| Passage provided |
* start *
The death of Malcolm Arnold will strike sadness into the hearts of musicians everywhere, and of wind-players in particular. There can scarcely be a single one who has not encountered at some time or another that quintessential Arnold work, his Three Shanties, and rejoiced over it. Charming, melodious, graceful, witty; cheeky, even. But it takes skill, hard work, a fine ear and lots of practice to write pieces even as innocent-sounding as these shanties - and they date from the very earliest years of his long composing career.

Arnold would have been 85 next month; a big celebration was planned for his home town of Northampton. The day he died, a ballet based on an old project of his called The Three Musketeers and using several older scores opened in Bradford. He had long retired as a composer; many years of illness had forced an increasing withdrawal from public life. He received many musical honours, however; in 1970 he was appointed CBE and (after a campaign led by David Mellor) he was knighted in 1993. He wrote all sorts and conditions of music, everything from full-scale symphonies, nine of them, surely his lasting memorial, right down to television advertisement jingles.

Malcolm Arnold was born in 1921, in Northampton, a town that produced two other well-known composers in the 20th century, Edmund Rubbra and William Alwyn. It is also a centre of the shoe-making industry, in which Arnold's father held a responsible position. So the family was comfortably off - his was not a rags-to-riches story. And there was music in this family of five children, too - Arnold's mother was musical, encouraged him to have violin lessons when he was very young, and recognised his exceptional talent - even when that talent went off in unexpected directions: jazz, for instance.
* end *
| What is being asked |
Write out the part of the Malcolm Arnold obituary that opens with the words "Arnold would have" and closes with "television advertisement jingles.", putting "stage production" in place of "ballet".

| Data segment |
* start *
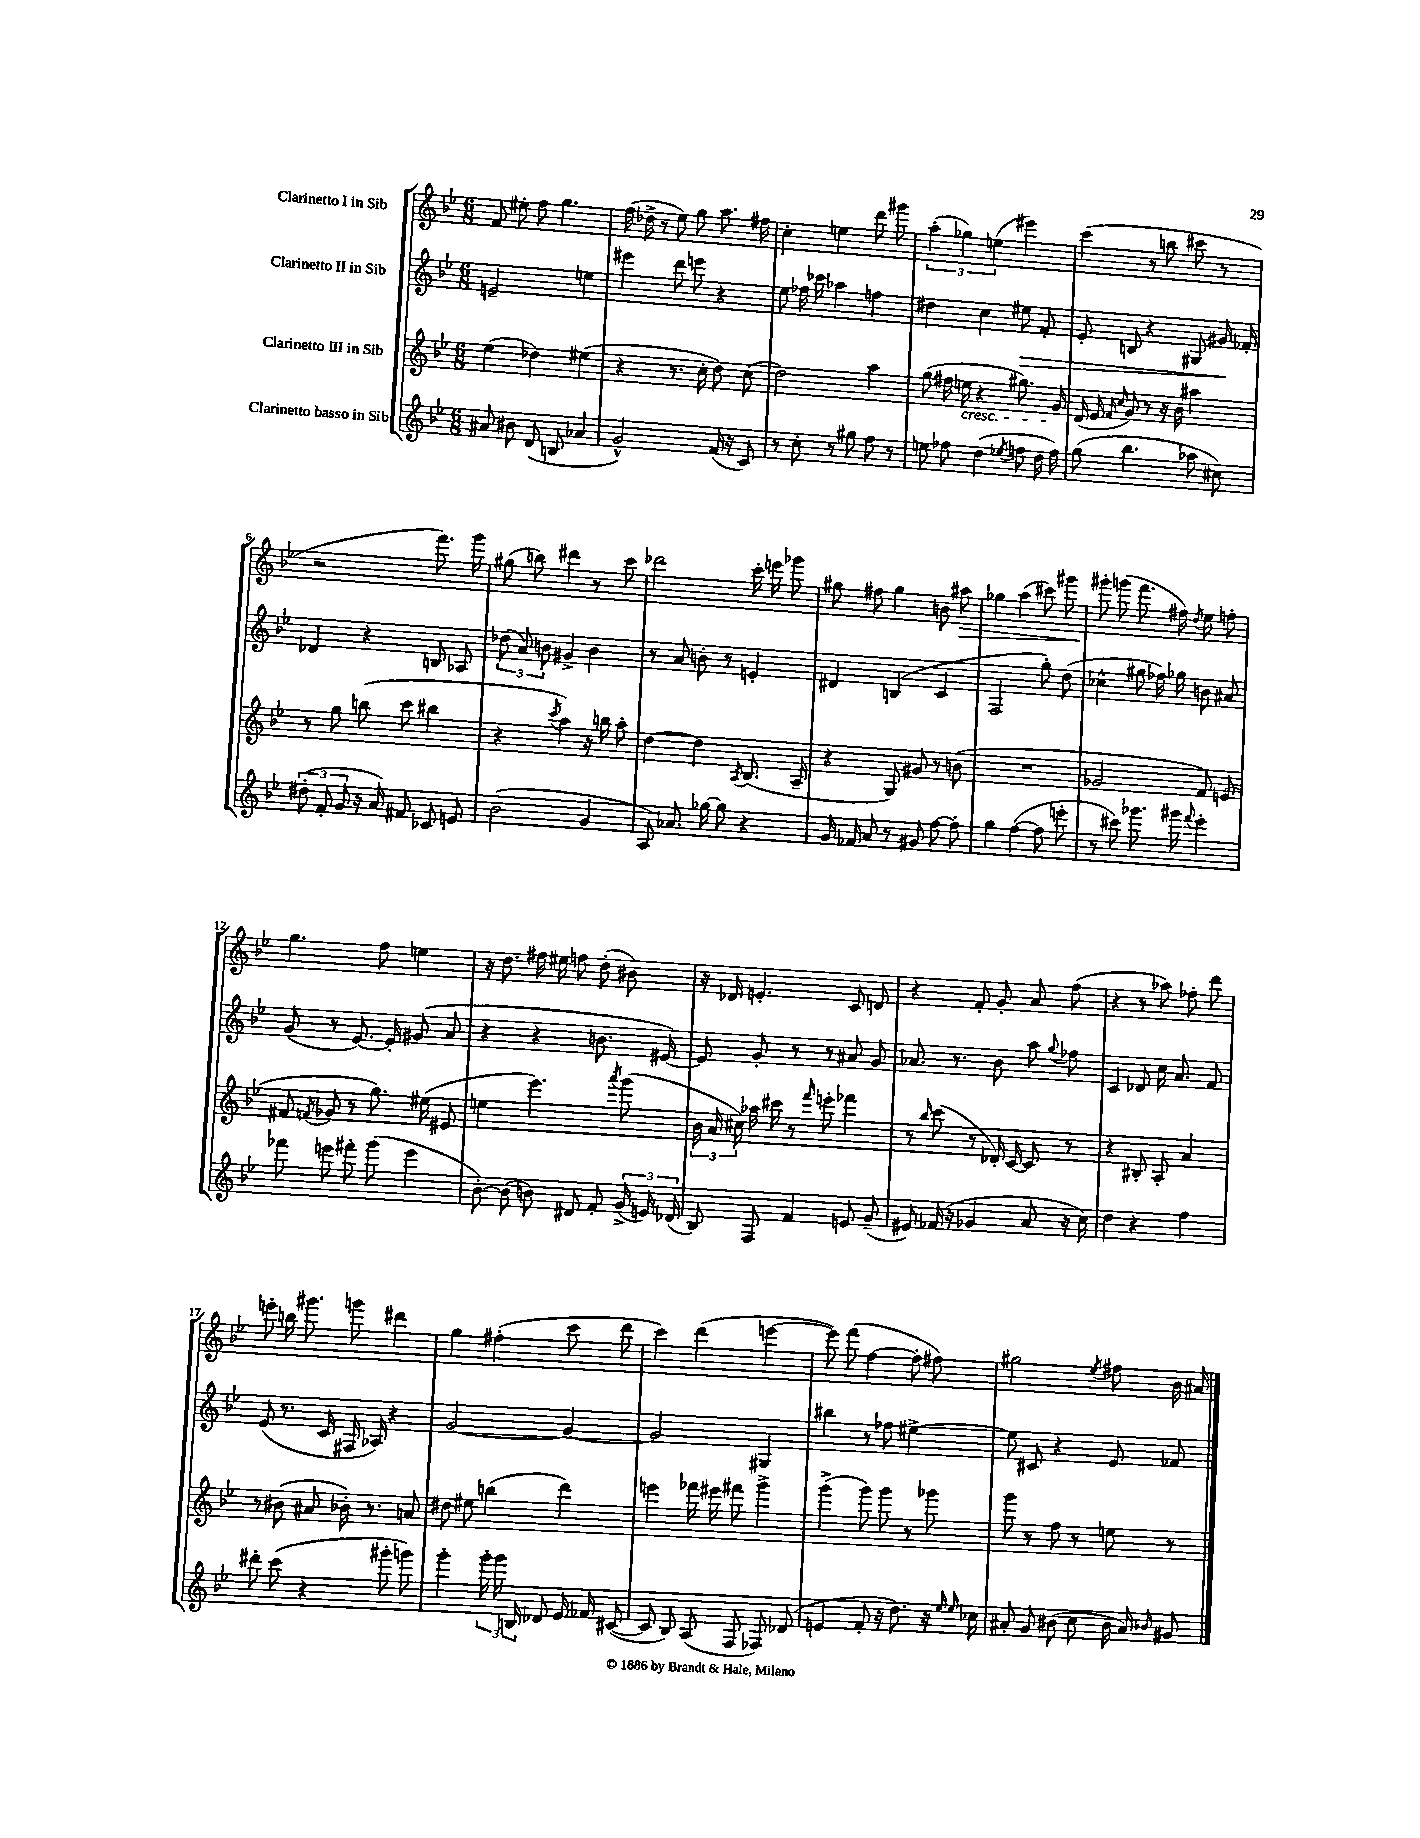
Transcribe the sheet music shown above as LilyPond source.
* end *
| Solved exercise |
Arnold would have been 85 next month; a big celebration was planned for his home town of Northampton. The day he died, a stage production based on an old project of his called The Three Musketeers and using several older scores opened in Bradford. He had long retired as a composer; many years of illness had forced an increasing withdrawal from public life. He received many musical honours, however; in 1970 he was appointed CBE and (after a campaign led by David Mellor) he was knighted in 1993. He wrote all sorts and conditions of music, everything from full-scale symphonies, nine of them, surely his lasting memorial, right down to television advertisement jingles.